Similarly, Carol can issue her ALTER TABLE statement to add the rating column and commit her changes using a similar set of commands. The pf log command shows what transpired so far:
$ pf log caroldev Rev Who Created Message 4 carol 2011-03-07 10:31:55 Add rating 3 dave 2011-03-07 10:22:42 Add length column 2 carol 2011-03-07 09:23:41 Add film table 1 manny 2011-03-07 09:19:58 Initial import.
If Manny were to check out postfacto:///repodb/movies/trunk into a new database, say for QA purposes, he would see the table with the two new columns. However, I have not been able to merge or update the changes so that Carol and Dave can see the merged table. The command:
$ pf merge postfacto:///repodb/movies/trunk@4 davedev Merging postfacto:///repodb/movies/trunk@4 into davedev... done.

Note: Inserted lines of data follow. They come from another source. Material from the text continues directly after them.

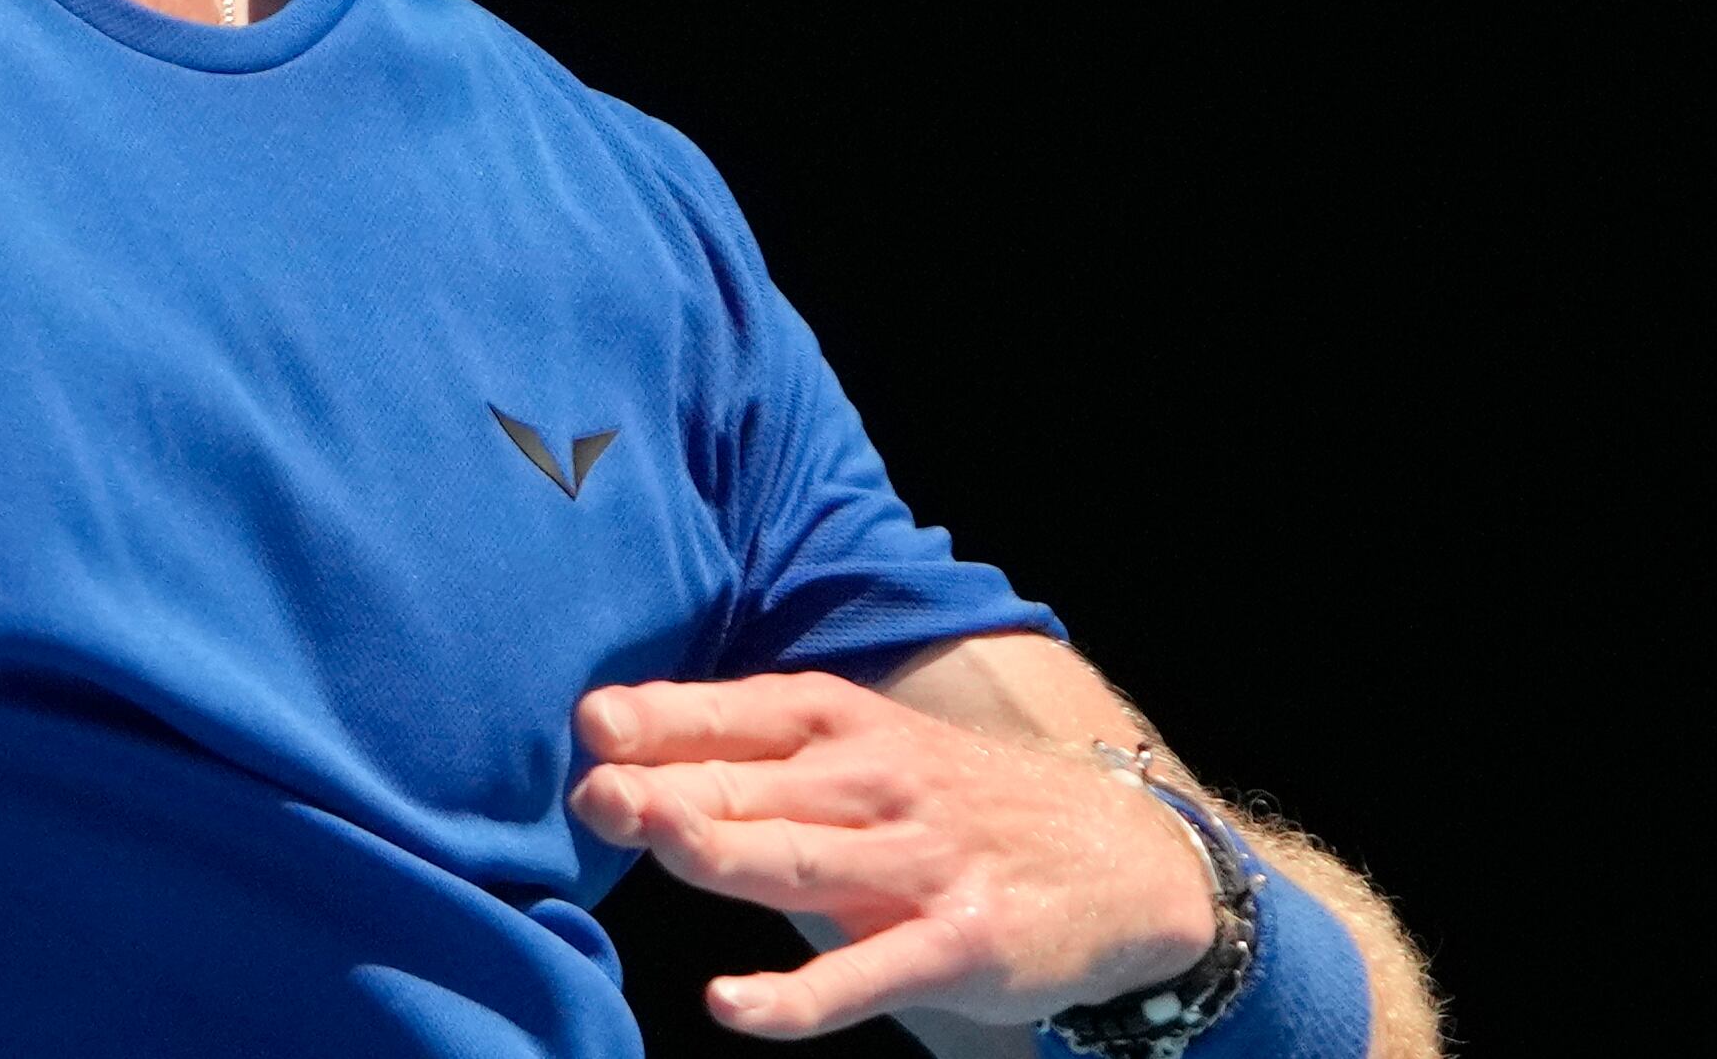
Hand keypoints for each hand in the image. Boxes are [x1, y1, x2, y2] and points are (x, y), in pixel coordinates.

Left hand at [572, 674, 1220, 1039]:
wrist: (1126, 858)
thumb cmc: (951, 802)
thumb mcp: (865, 751)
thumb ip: (752, 759)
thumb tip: (613, 767)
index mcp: (840, 726)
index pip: (737, 713)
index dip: (663, 719)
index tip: (591, 725)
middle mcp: (874, 784)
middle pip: (752, 786)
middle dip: (669, 788)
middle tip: (593, 794)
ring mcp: (917, 864)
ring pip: (798, 858)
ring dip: (719, 850)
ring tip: (648, 838)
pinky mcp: (957, 944)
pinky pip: (866, 973)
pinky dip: (798, 996)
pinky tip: (734, 1004)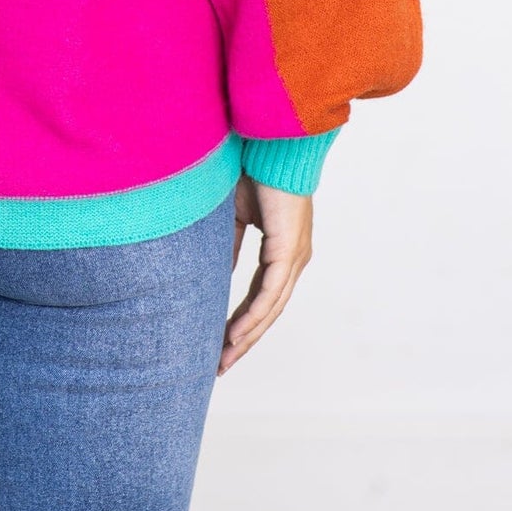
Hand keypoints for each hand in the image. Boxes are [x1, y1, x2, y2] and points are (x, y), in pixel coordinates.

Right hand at [218, 175, 313, 374]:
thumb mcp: (234, 217)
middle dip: (243, 341)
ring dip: (247, 336)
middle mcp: (293, 260)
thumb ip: (229, 247)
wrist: (270, 145)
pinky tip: (237, 334)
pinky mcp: (289, 250)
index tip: (220, 344)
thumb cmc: (253, 172)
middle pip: (268, 311)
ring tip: (224, 358)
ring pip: (271, 308)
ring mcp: (295, 257)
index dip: (242, 322)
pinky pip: (271, 292)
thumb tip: (217, 274)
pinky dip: (254, 316)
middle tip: (220, 365)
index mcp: (282, 252)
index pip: (262, 297)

says it has merged the change at revision 4 into davedev but psql shows that is not the case. The command pf update, which takes a database name and an optional revision number, fails with a Python error: ValueError: too many values to unpack (which I have not investigated further). It appears the only alternative is to use pf checkout --force to force each database to be recreated with the complete new schema.
The process for subsequent releases is essentially the same. Each developer or DBA makes changes to his or her database and commits them to the repository. Ideally, changes would then be merged so they could continue working with an up-to-date schema.
Post Facto was developed by Robert Brewer while he was at Etsy. He gave a presentation about it at PGCon 2009. In the first 15 minutes of the audio he gives a very useful summary of the typical problems associated with propagating changes to databases and some common solutions.
Post Facto is written in Python (requires 2.3 or higher, but has not been ported to 3.x) and uses pyPgSQL to access PostgreSQL (up to version 8.3). Since it works directly with the catalogs, AFAICT it supports nearly all PostgreSQL features, up to the supported release. As can be seen above, its user inteface was designed to resemble the centralized VCS Subversion.
Regrettably, as noted earlier, Post Facto appears to be an inactive project. Although pyPgSQL is still available its last release was made in June 2006. Aside from the PgCon presentation, a brief description in the project’s home page, and pf‘s usage message its documentation is non-existent.
Post Facto’s concept of using the database as the VC repository is novel. However, it may be argued that doing so separates the database “code,” i.e., the logical structures, from the related application code which still resides in a conventional VCS.